Queen Victoria ruled for more than 63 years, so an entire era is named after her - the so-called Victorian era.
She died in 1901. at the age of 82. She ruled Great Britain for a full 63 years and seven months, setting a record for that country, and by the length of her reign she was overtaken in September 2015 by the current Queen Elizabeth II.
During her reign, as many as ten prime ministers changed in Great Britain. Victoria was attached to her husband - Prince Albert of Saxony-Coburg-Gotha. She bore him as many as nine children. However, he died early so Victoria has spent the last nearly 40 years as a widow. Shocked by the death of her husband, she wore black practically for the rest of her life. Despite this, she allegedly determined for herself to wear white instead of black at her funeral.
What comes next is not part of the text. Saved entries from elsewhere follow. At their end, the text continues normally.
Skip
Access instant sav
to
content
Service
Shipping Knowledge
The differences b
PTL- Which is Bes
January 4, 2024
She was laid in a coffin in a white dress and with a wedding veil on her head.
Interestingly, she had as many as forty-two grandchildren, and she is also called the Grandmother of Europe because many of her descendants became European rulers.
British Queen Victoria I was the first member of the royal family to suffer from a dangerous disease, hemophilia, and which she then passed on to the rest of the family, but also across other monarchies in Europe.
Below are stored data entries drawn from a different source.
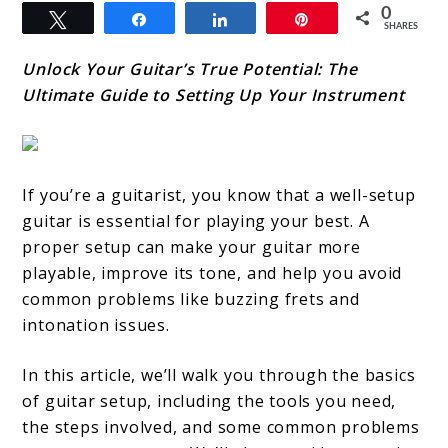
0
Tweet
Share
Share
Pin
SHARES
Unlock Your Guitar’s True Potential: The
Ultimate Guide to Setting Up Your Instrument
If you’re a guitarist, you know that a well-setup
guitar is essential for playing your best. A
proper setup can make your guitar more
playable, improve its tone, and help you avoid
common problems like buzzing frets and
intonation issues.
In this article, we’ll walk you through the basics
of guitar setup, including the tools you need,
the steps involved, and some common problems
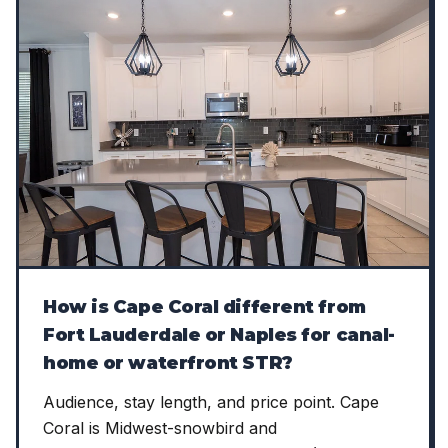
How is Cape Coral different from
Fort Lauderdale or Naples for canal-
home or waterfront STR?
Audience, stay length, and price point. Cape
Coral is Midwest-snowbird and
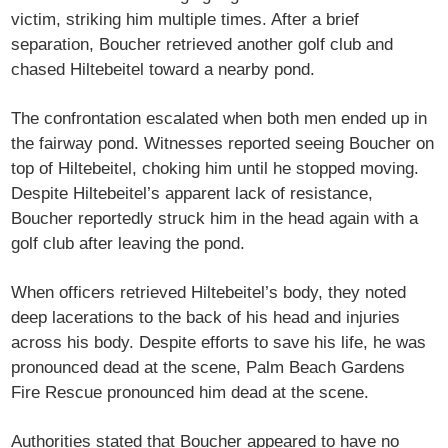
victim, striking him multiple times. After a brief
separation, Boucher retrieved another golf club and
chased Hiltebeitel toward a nearby pond.
The confrontation escalated when both men ended up in
the fairway pond. Witnesses reported seeing Boucher on
top of Hiltebeitel, choking him until he stopped moving.
Despite Hiltebeitel’s apparent lack of resistance,
Boucher reportedly struck him in the head again with a
golf club after leaving the pond.
When officers retrieved Hiltebeitel’s body, they noted
deep lacerations to the back of his head and injuries
across his body. Despite efforts to save his life, he was
pronounced dead at the scene, Palm Beach Gardens
Fire Rescue pronounced him dead at the scene.
Authorities stated that Boucher appeared to have no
She married her children to other royal families, which is why she was nicknamed the "grandmother of Europe".
However, although this seemed like a great move in diplomacy, it had great consequences for the health of members of the royal families in Europe and led to the emergence of the "royal disease".
Namely, Victoria was a carrier of hemophilia, a disease that prevents blood clotting and can result in greater blood loss after injury - as well as permanent damage.
Although it is easier to treat nowadays, it was often fatal then.
Victoria's daughter Princess Alice inherited the disease from her mother. She married a minor prince who would become Ludwig IV, Grand Duke of Hesse - a duchy that existed in West Germany until the end of the German Empire in 1918. Her youngest son died from complications of hemophilia when he was only three years old.
Namely, the boy fell out of the window and although he survived and soon became conscious, the internal bleeding could not be stopped.
Princess Alice's daughter, Princess Irene, was also a carrier of the disease and passed it on to her two of three sons, Prince Waldemar of Prussia and Prince Henry of Prussia.
Henry died four years after the fall, while Waldemar died when he was growing up, due to the lack of blood transfusion facilities in Bavaria.
Alexandra Fyodorovna was the fourth child of Princess Alice and the Russian Empress. She also suffered from hemophilia. Fyodorovna was the wife of the last Russian Tsar Nikolai II Alexandrovich, and her marriage meant that the disease also entered the Russian royal family.
She transmitted the disease to her youngest child, her son Alexei Nikolayevich, who was the only male heir to the Russian throne.
His parents tried to cure him of the disease through the controversial healer Raspucin, while they kept his poor health a state secret.
However, their faith in Raspucin led to a decline in her popularity, and the Bolsheviks executed her and her family by 1918.
The eighth child of Queen Victoria, Prince Leopold, was the first member of the royal family to show symptoms of the disease.
He died at the age of 30 after a minor fall, but he transmitted the disease to his only child, his daughter Alice, who was small when he died.
Princess Alice, the granddaughter of Queen Victoria, then transmitted the disease to her son Prince Rupert.
Rupert died at the age of 20 from bleeding after a car accident.
Queen Victoria's youngest daughter and her sweetheart, Princess Beatrice, was also a carrier of the disease. She married Prince Henry of Battenberg, and their third son, Lord Leopold Mountbatten, died at the age of 22 during knee surgery, was unmarried and had no children.